Rating: 3.5 out of 10
Life Hack
Used to encountering scammers online, four young adults come up with a plan to try to steal cryptocurrencies from Don Heard, a tech billionaire. Ronan Corrigan’s film is another example of screen-life storytelling where everything takes place on computer screens, mobile phones etc. That can work, as shown by Searching and Missing but this just gave me a headache.
Rating: 2.5 out of 10
Carolina Caroline
Desperate to escape her small West Texas town, Caroline Daniels (Samara Weaving) runs away with a charismatic con man, Oliver (Kyle Gallner), who takes her on a romantic crime spree through the American South. This works best when the pair are performing their low scale cons. Once they graduate onto robbing banks, it starts to feel incredibly familiar, even though I enjoyed the two lead performances.
Rating: 5.5 out of 10
On Paramount Plus is
Untitled Home Invasion Romance.

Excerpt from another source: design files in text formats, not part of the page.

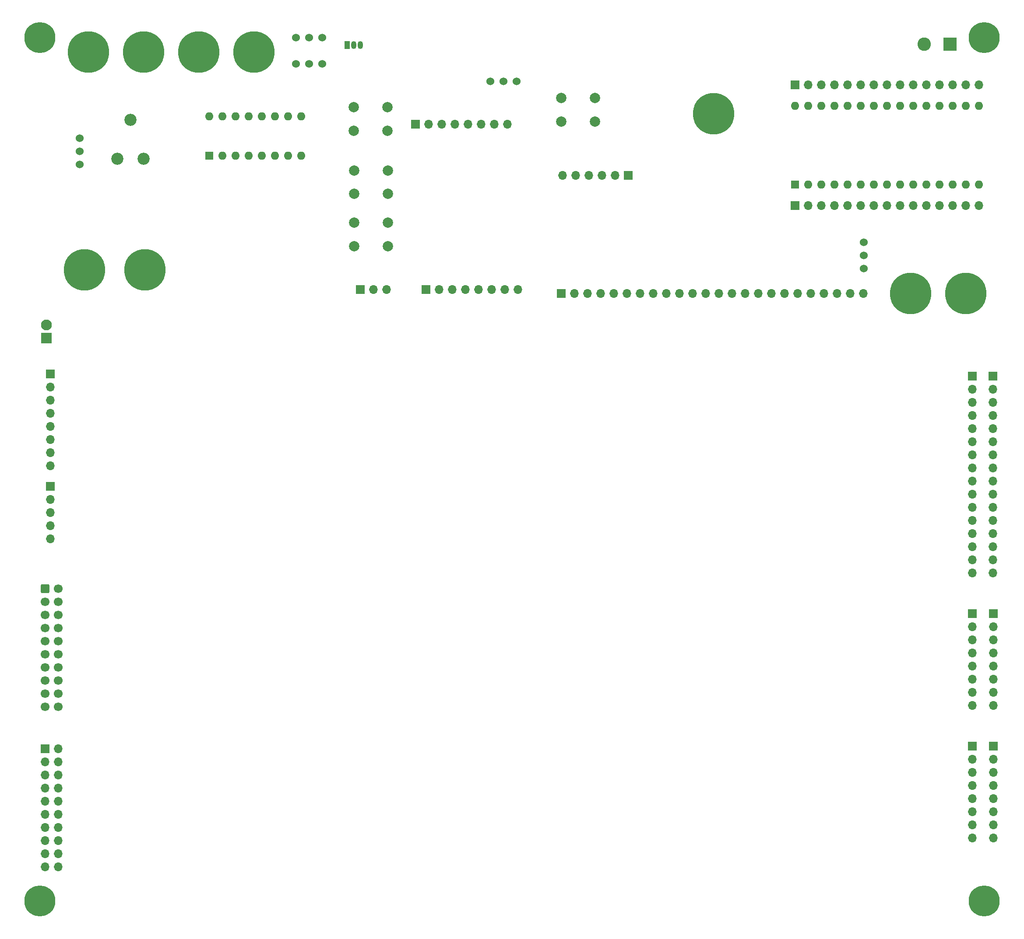
<source format=gbr>
%TF.GenerationSoftware,KiCad,Pcbnew,(6.0.0-0)*%
%TF.CreationDate,2022-03-14T18:00:23-04:00*%
%TF.ProjectId,Prototype-Board-2022,50726f74-6f74-4797-9065-2d426f617264,rev?*%
%TF.SameCoordinates,Original*%
%TF.FileFunction,Soldermask,Bot*%
%TF.FilePolarity,Negative*%
%FSLAX46Y46*%
G04 Gerber Fmt 4.6, Leading zero omitted, Abs format (unit mm)*
G04 Created by KiCad (PCBNEW (6.0.0-0)) date 2022-03-14 18:00:23*
%MOMM*%
%LPD*%
G01*
G04 APERTURE LIST*
G04 Aperture macros list*
%AMRoundRect*
0 Rectangle with rounded corners*
0 $1 Rounding radius*
0 $2 $3 $4 $5 $6 $7 $8 $9 X,Y pos of 4 corners*
0 Add a 4 corners polygon primitive as box body*
4,1,4,$2,$3,$4,$5,$6,$7,$8,$9,$2,$3,0*
0 Add four circle primitives for the rounded corners*
1,1,$1+$1,$2,$3*
1,1,$1+$1,$4,$5*
1,1,$1+$1,$6,$7*
1,1,$1+$1,$8,$9*
0 Add four rect primitives between the rounded corners*
20,1,$1+$1,$2,$3,$4,$5,0*
20,1,$1+$1,$4,$5,$6,$7,0*
20,1,$1+$1,$6,$7,$8,$9,0*
20,1,$1+$1,$8,$9,$2,$3,0*%
G04 Aperture macros list end*
%ADD10C,8.000000*%
%ADD11C,1.524000*%
%ADD12R,1.700000X1.700000*%
%ADD13O,1.700000X1.700000*%
%ADD14R,1.600000X1.600000*%
%ADD15O,1.600000X1.600000*%
%ADD16C,2.000000*%
%ADD17C,2.340000*%
%ADD18C,0.800000*%
%ADD19C,6.000000*%
%ADD20R,2.600000X2.600000*%
%ADD21C,2.600000*%
%ADD22R,1.050000X1.500000*%
%ADD23O,1.050000X1.500000*%
%ADD24RoundRect,0.250000X-0.600000X-0.600000X0.600000X-0.600000X0.600000X0.600000X-0.600000X0.600000X0*%
%ADD25C,1.700000*%
%ADD26R,2.100000X2.100000*%
%ADD27C,2.100000*%
G04 APERTURE END LIST*
D10*
%TO.C,J3*%
X152654000Y-51816000D03*
%TD*%
%TO.C,J2*%
X131318000Y-51816000D03*
%TD*%
D11*
%TO.C,SW6*%
X173978000Y-54042000D03*
X176518000Y-54042000D03*
X171438000Y-54042000D03*
X176518000Y-48962000D03*
X171438000Y-48962000D03*
X173978000Y-48962000D03*
%TD*%
D12*
%TO.C,J9*%
X194579000Y-65786000D03*
D13*
X197119000Y-65786000D03*
X199659000Y-65786000D03*
X202199000Y-65786000D03*
X204739000Y-65786000D03*
X207279000Y-65786000D03*
X209819000Y-65786000D03*
X212359000Y-65786000D03*
%TD*%
D11*
%TO.C,SW8*%
X281209000Y-88621000D03*
X281209000Y-91161000D03*
X281209000Y-93701000D03*
%TD*%
D12*
%TO.C,J25*%
X123952000Y-135890000D03*
D13*
X123952000Y-138430000D03*
X123952000Y-140970000D03*
X123952000Y-143510000D03*
X123952000Y-146050000D03*
%TD*%
D10*
%TO.C,J5*%
X141986000Y-51816000D03*
%TD*%
%TO.C,J10*%
X142240000Y-93980000D03*
%TD*%
D14*
%TO.C,A1*%
X267975000Y-77460000D03*
D15*
X270515000Y-77460000D03*
X273055000Y-77460000D03*
X275595000Y-77460000D03*
X278135000Y-77460000D03*
X280675000Y-77460000D03*
X283215000Y-77460000D03*
X285755000Y-77460000D03*
X288295000Y-77460000D03*
X290835000Y-77460000D03*
X293375000Y-77460000D03*
X295915000Y-77460000D03*
X298455000Y-77460000D03*
X300995000Y-77460000D03*
X303535000Y-77460000D03*
X303535000Y-62220000D03*
X300995000Y-62220000D03*
X298455000Y-62220000D03*
X295915000Y-62220000D03*
X293375000Y-62220000D03*
X290835000Y-62220000D03*
X288295000Y-62220000D03*
X285755000Y-62220000D03*
X283215000Y-62220000D03*
X280675000Y-62220000D03*
X278135000Y-62220000D03*
X275595000Y-62220000D03*
X273055000Y-62220000D03*
X270515000Y-62220000D03*
X267975000Y-62220000D03*
%TD*%
D12*
%TO.C,J18*%
X302260000Y-160528000D03*
D13*
X302260000Y-163068000D03*
X302260000Y-165608000D03*
X302260000Y-168148000D03*
X302260000Y-170688000D03*
X302260000Y-173228000D03*
X302260000Y-175768000D03*
X302260000Y-178308000D03*
%TD*%
D12*
%TO.C,J22*%
X122936000Y-186695000D03*
D13*
X125476000Y-186695000D03*
X122936000Y-189235000D03*
X125476000Y-189235000D03*
X122936000Y-191775000D03*
X125476000Y-191775000D03*
X122936000Y-194315000D03*
X125476000Y-194315000D03*
X122936000Y-196855000D03*
X125476000Y-196855000D03*
X122936000Y-199395000D03*
X125476000Y-199395000D03*
X122936000Y-201935000D03*
X125476000Y-201935000D03*
X122936000Y-204475000D03*
X125476000Y-204475000D03*
X122936000Y-207015000D03*
X125476000Y-207015000D03*
X122936000Y-209555000D03*
X125476000Y-209555000D03*
%TD*%
D16*
%TO.C,SW4*%
X182626000Y-62484000D03*
X189126000Y-62484000D03*
X189126000Y-66984000D03*
X182626000Y-66984000D03*
%TD*%
D12*
%TO.C,J17*%
X306324000Y-186182000D03*
D13*
X306324000Y-188722000D03*
X306324000Y-191262000D03*
X306324000Y-193802000D03*
X306324000Y-196342000D03*
X306324000Y-198882000D03*
X306324000Y-201422000D03*
X306324000Y-203962000D03*
%TD*%
D12*
%TO.C,J23*%
X267975000Y-58166000D03*
D13*
X270515000Y-58166000D03*
X273055000Y-58166000D03*
X275595000Y-58166000D03*
X278135000Y-58166000D03*
X280675000Y-58166000D03*
X283215000Y-58166000D03*
X285755000Y-58166000D03*
X288295000Y-58166000D03*
X290835000Y-58166000D03*
X293375000Y-58166000D03*
X295915000Y-58166000D03*
X298455000Y-58166000D03*
X300995000Y-58166000D03*
X303535000Y-58166000D03*
%TD*%
D14*
%TO.C,SW9*%
X154676000Y-71839500D03*
D15*
X157216000Y-71839500D03*
X159756000Y-71839500D03*
X162296000Y-71839500D03*
X164836000Y-71839500D03*
X167376000Y-71839500D03*
X169916000Y-71839500D03*
X172456000Y-71839500D03*
X172456000Y-64219500D03*
X169916000Y-64219500D03*
X167376000Y-64219500D03*
X164836000Y-64219500D03*
X162296000Y-64219500D03*
X159756000Y-64219500D03*
X157216000Y-64219500D03*
X154676000Y-64219500D03*
%TD*%
D10*
%TO.C,J6*%
X163322000Y-51816000D03*
%TD*%
D17*
%TO.C,RV1*%
X141934500Y-72469000D03*
X139434500Y-64879000D03*
X136934500Y-72469000D03*
%TD*%
D18*
%TO.C,REF\u002A\u002A*%
X306136990Y-50612990D03*
X304546000Y-51272000D03*
X302955010Y-47431010D03*
X306796000Y-49022000D03*
X306136990Y-47431010D03*
X302955010Y-50612990D03*
D19*
X304546000Y-49022000D03*
D18*
X304546000Y-46772000D03*
X302296000Y-49022000D03*
%TD*%
D10*
%TO.C,J26*%
X300990000Y-98552000D03*
%TD*%
D12*
%TO.C,J13*%
X306267000Y-114554000D03*
D13*
X306267000Y-117094000D03*
X306267000Y-119634000D03*
X306267000Y-122174000D03*
X306267000Y-124714000D03*
X306267000Y-127254000D03*
X306267000Y-129794000D03*
X306267000Y-132334000D03*
X306267000Y-134874000D03*
X306267000Y-137414000D03*
X306267000Y-139954000D03*
X306267000Y-142494000D03*
X306267000Y-145034000D03*
X306267000Y-147574000D03*
X306267000Y-150114000D03*
X306267000Y-152654000D03*
%TD*%
D20*
%TO.C,J4*%
X297942000Y-50292000D03*
D21*
X292942000Y-50292000D03*
%TD*%
D22*
%TO.C,Q1*%
X181356000Y-50398000D03*
D23*
X182626000Y-50398000D03*
X183896000Y-50398000D03*
%TD*%
D12*
%TO.C,J29*%
X222768000Y-98552000D03*
D13*
X225308000Y-98552000D03*
X227848000Y-98552000D03*
X230388000Y-98552000D03*
X232928000Y-98552000D03*
X235468000Y-98552000D03*
X238008000Y-98552000D03*
X240548000Y-98552000D03*
X243088000Y-98552000D03*
X245628000Y-98552000D03*
X248168000Y-98552000D03*
X250708000Y-98552000D03*
X253248000Y-98552000D03*
X255788000Y-98552000D03*
X258328000Y-98552000D03*
X260868000Y-98552000D03*
X263408000Y-98552000D03*
X265948000Y-98552000D03*
X268488000Y-98552000D03*
X271028000Y-98552000D03*
X273568000Y-98552000D03*
X276108000Y-98552000D03*
X278648000Y-98552000D03*
X281188000Y-98552000D03*
%TD*%
D12*
%TO.C,J12*%
X183911000Y-97790000D03*
D13*
X186451000Y-97790000D03*
X188991000Y-97790000D03*
%TD*%
D18*
%TO.C,REF\u002A\u002A*%
X120329010Y-47431010D03*
X120329010Y-50612990D03*
D19*
X121920000Y-49022000D03*
D18*
X123510990Y-50612990D03*
X119670000Y-49022000D03*
X123510990Y-47431010D03*
X121920000Y-51272000D03*
X124170000Y-49022000D03*
X121920000Y-46772000D03*
%TD*%
D12*
%TO.C,J16*%
X302260000Y-186182000D03*
D13*
X302260000Y-188722000D03*
X302260000Y-191262000D03*
X302260000Y-193802000D03*
X302260000Y-196342000D03*
X302260000Y-198882000D03*
X302260000Y-201422000D03*
X302260000Y-203962000D03*
%TD*%
D18*
%TO.C,REF\u002A\u002A*%
X123510990Y-214563010D03*
X120329010Y-217744990D03*
X121920000Y-213904000D03*
X120329010Y-214563010D03*
X119670000Y-216154000D03*
X123510990Y-217744990D03*
X121920000Y-218404000D03*
D19*
X121920000Y-216154000D03*
D18*
X124170000Y-216154000D03*
%TD*%
D12*
%TO.C,J19*%
X306324000Y-160528000D03*
D13*
X306324000Y-163068000D03*
X306324000Y-165608000D03*
X306324000Y-168148000D03*
X306324000Y-170688000D03*
X306324000Y-173228000D03*
X306324000Y-175768000D03*
X306324000Y-178308000D03*
%TD*%
D11*
%TO.C,SW5*%
X214147000Y-57435000D03*
X211607000Y-57435000D03*
X209067000Y-57435000D03*
%TD*%
D12*
%TO.C,J27*%
X123952000Y-114061000D03*
D13*
X123952000Y-116601000D03*
X123952000Y-119141000D03*
X123952000Y-121681000D03*
X123952000Y-124221000D03*
X123952000Y-126761000D03*
X123952000Y-129301000D03*
X123952000Y-131841000D03*
%TD*%
D12*
%TO.C,J28*%
X235712000Y-75692000D03*
D13*
X233172000Y-75692000D03*
X230632000Y-75692000D03*
X228092000Y-75692000D03*
X225552000Y-75692000D03*
X223012000Y-75692000D03*
%TD*%
D16*
%TO.C,SW7*%
X229258000Y-60706000D03*
X222758000Y-60706000D03*
X222758000Y-65206000D03*
X229258000Y-65206000D03*
%TD*%
D10*
%TO.C,J8*%
X130556000Y-93980000D03*
%TD*%
D24*
%TO.C,J20*%
X122936000Y-155702000D03*
D25*
X125476000Y-155702000D03*
X122936000Y-158242000D03*
X125476000Y-158242000D03*
X122936000Y-160782000D03*
X125476000Y-160782000D03*
X122936000Y-163322000D03*
X125476000Y-163322000D03*
X122936000Y-165862000D03*
X125476000Y-165862000D03*
X122936000Y-168402000D03*
X125476000Y-168402000D03*
X122936000Y-170942000D03*
X125476000Y-170942000D03*
X122936000Y-173482000D03*
X125476000Y-173482000D03*
X122936000Y-176022000D03*
X125476000Y-176022000D03*
X122936000Y-178562000D03*
X125476000Y-178562000D03*
%TD*%
D12*
%TO.C,J14*%
X302260000Y-114554000D03*
D13*
X302260000Y-117094000D03*
X302260000Y-119634000D03*
X302260000Y-122174000D03*
X302260000Y-124714000D03*
X302260000Y-127254000D03*
X302260000Y-129794000D03*
X302260000Y-132334000D03*
X302260000Y-134874000D03*
X302260000Y-137414000D03*
X302260000Y-139954000D03*
X302260000Y-142494000D03*
X302260000Y-145034000D03*
X302260000Y-147574000D03*
X302260000Y-150114000D03*
X302260000Y-152654000D03*
%TD*%
D18*
%TO.C,REF\u002A\u002A*%
X306796000Y-216154000D03*
X304546000Y-213904000D03*
X302955010Y-214563010D03*
X302955010Y-217744990D03*
X306136990Y-217744990D03*
D19*
X304546000Y-216154000D03*
D18*
X306136990Y-214563010D03*
X302296000Y-216154000D03*
X304546000Y-218404000D03*
%TD*%
D10*
%TO.C,J24*%
X290322000Y-98552000D03*
%TD*%
D16*
%TO.C,SW3*%
X182678000Y-74712000D03*
X189178000Y-74712000D03*
X182678000Y-79212000D03*
X189178000Y-79212000D03*
%TD*%
D12*
%TO.C,J15*%
X267980000Y-81534000D03*
D13*
X270520000Y-81534000D03*
X273060000Y-81534000D03*
X275600000Y-81534000D03*
X278140000Y-81534000D03*
X280680000Y-81534000D03*
X283220000Y-81534000D03*
X285760000Y-81534000D03*
X288300000Y-81534000D03*
X290840000Y-81534000D03*
X293380000Y-81534000D03*
X295920000Y-81534000D03*
X298460000Y-81534000D03*
X301000000Y-81534000D03*
X303540000Y-81534000D03*
%TD*%
D11*
%TO.C,SW1*%
X129615250Y-68476500D03*
X129615250Y-71016500D03*
X129615250Y-73556500D03*
%TD*%
D26*
%TO.C,J1*%
X123190000Y-107188000D03*
D27*
X123190000Y-104648000D03*
%TD*%
D16*
%TO.C,SW2*%
X182678000Y-84836000D03*
X189178000Y-84836000D03*
X182678000Y-89336000D03*
X189178000Y-89336000D03*
%TD*%
D12*
%TO.C,J11*%
X196596000Y-97790000D03*
D13*
X199136000Y-97790000D03*
X201676000Y-97790000D03*
X204216000Y-97790000D03*
X206756000Y-97790000D03*
X209296000Y-97790000D03*
X211836000Y-97790000D03*
X214376000Y-97790000D03*
%TD*%
D10*
%TO.C,J21*%
X252222000Y-63754000D03*
%TD*%
M02*

</source>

As a last-ditch attempt to save his failing marriage, an actor played by Jason Biggs stages a home invasion during a romantic getaway weekend, in this dark comedy that Biggs also directed. This has the benefit of an original idea that goes to unexpected places. But I really did not like Kevin or his girlfriend.
Rating: 5 out of 10
Finally in rotation on Movies 24 is
The Greek Aisle. When Georgia travels to the Greek island of Corfu to finalize an inheritance, she unexpectedly discovers that marrying her handsome co-inheritor is the only way to meet the requirements. Nikki deLoach is a safe pair of hands and she does what she can as Georgia, but this is a tedious romantic drama.